G(E, V) where E is set of edges connecting the set of vertices V

Below few headings will cover some basic topics about graphs that I have learnt. They are sort of like notes. Most of them are copied from geeks4geeks. I will also add any future notes I have here. There might be a few header classes defined for different kinds of graphs or maybe more functioanlities will be added in this folder and split into other files.

Graph Example

ugraph.h has all the functionalities of an undirected graph as of now. Slowly the whole graph folder will be expanded. Checkout main.cpp driver file to test an example undirected graph.

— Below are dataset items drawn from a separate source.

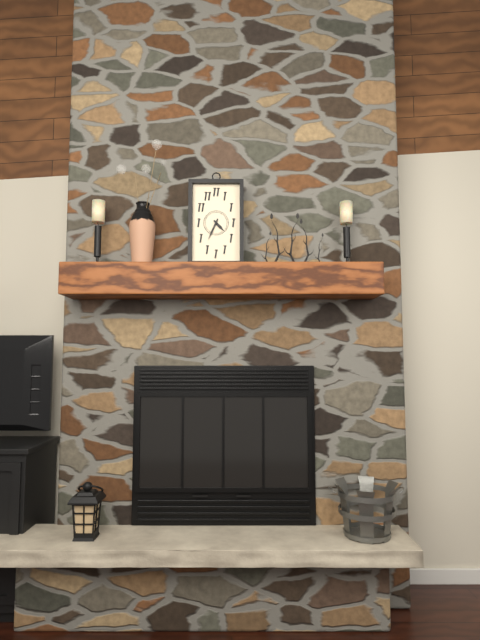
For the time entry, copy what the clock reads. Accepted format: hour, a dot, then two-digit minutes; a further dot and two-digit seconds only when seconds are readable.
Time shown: 4.34
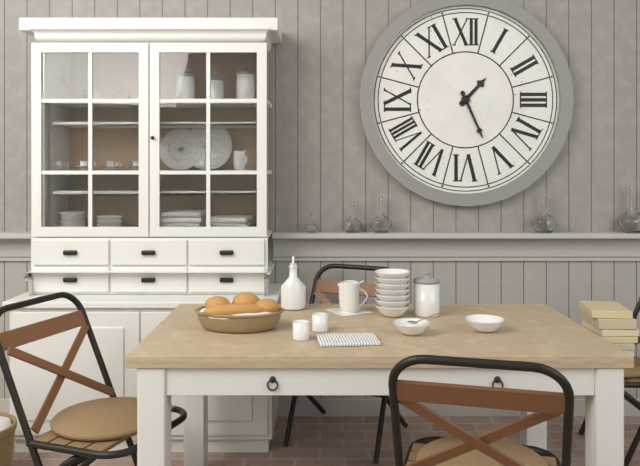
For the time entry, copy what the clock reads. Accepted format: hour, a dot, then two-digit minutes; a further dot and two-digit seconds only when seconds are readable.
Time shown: 1.26
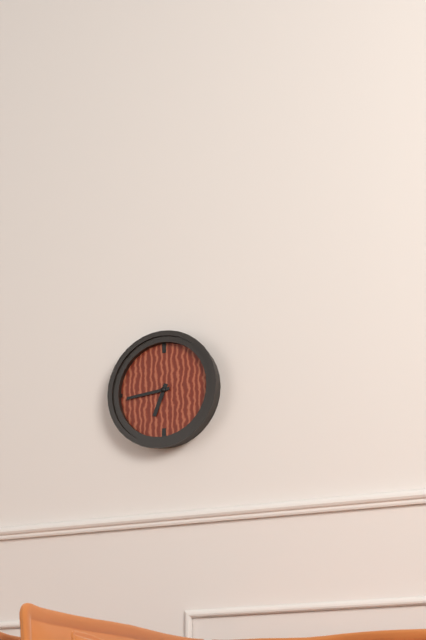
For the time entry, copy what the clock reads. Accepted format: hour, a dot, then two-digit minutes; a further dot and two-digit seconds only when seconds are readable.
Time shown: 6.44
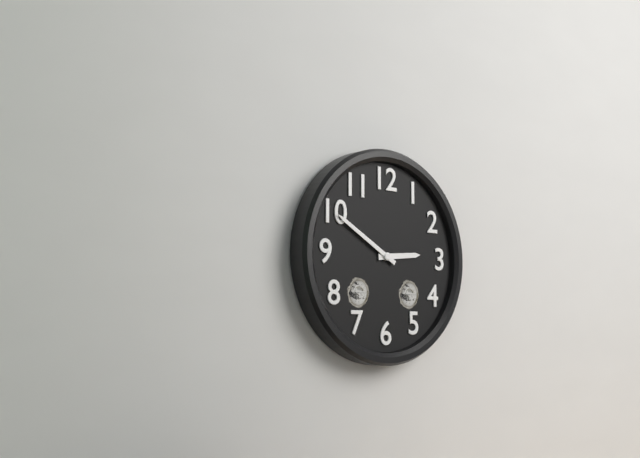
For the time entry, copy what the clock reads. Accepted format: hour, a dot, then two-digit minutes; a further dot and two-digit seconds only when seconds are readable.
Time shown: 2.50
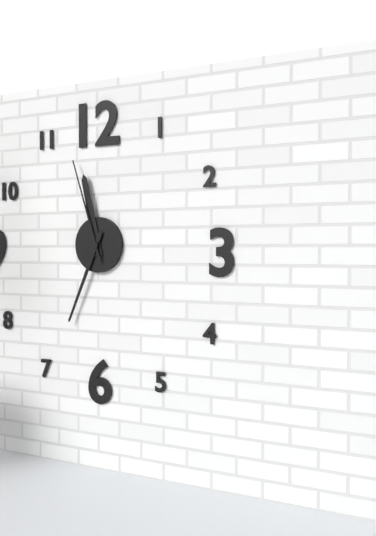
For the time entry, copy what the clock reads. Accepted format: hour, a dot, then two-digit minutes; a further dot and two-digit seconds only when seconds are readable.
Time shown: 11.34.57
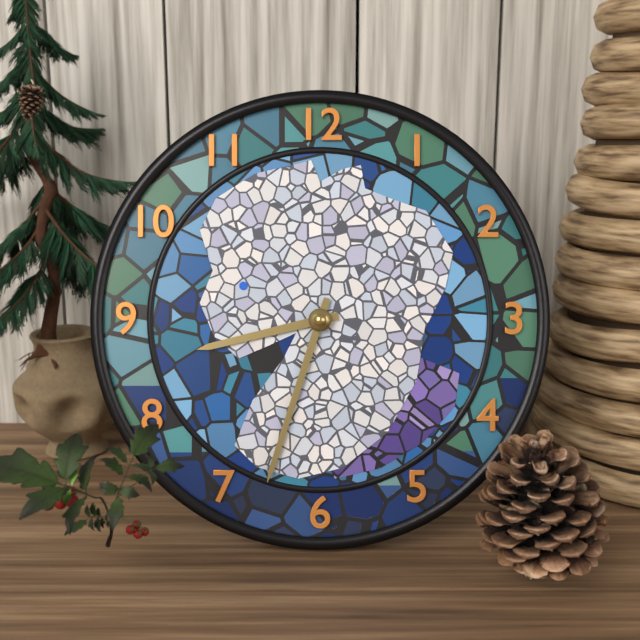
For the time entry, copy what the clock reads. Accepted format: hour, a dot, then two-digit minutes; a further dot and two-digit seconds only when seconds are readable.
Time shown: 8.33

All classes defined in graph folder come under graph namespace.

Files

Below is the illustration of our example graph used in main.cpp:-

exampleGraph

//// previous definitions in main ////
graph::uGraph g(10);
// code for graph g to be initialised. Above image as reference 
int start = 0;
int goal = 9;
std::cout<<"UCS traversal from node "<< node_index <<" to "<<goal<<".\n";
g.ucs(start, goal);
std::cout<<"\n";

start = 0;
goal = 4;
std::cout<<"UCS traversal from node "<< node_index <<" to "<<goal<<".\n";
g.ucs(start, goal);
std::cout<<"\n";
////// rest of code in main /////

This will give output:-

UCS Traversal from node 0 to 9.
0 4 2 6 
Found goal 9 at cost 13
UCS Traversal from node 0 to 4.
0
Found goal 4 at cost 2

TYPES

  1. A Null Graph has no edges.

  2. A Trivial Graph has only a single vertex. Smallest possible graph

  3. A graph in which edges do not have any direction is called Undirected Graph.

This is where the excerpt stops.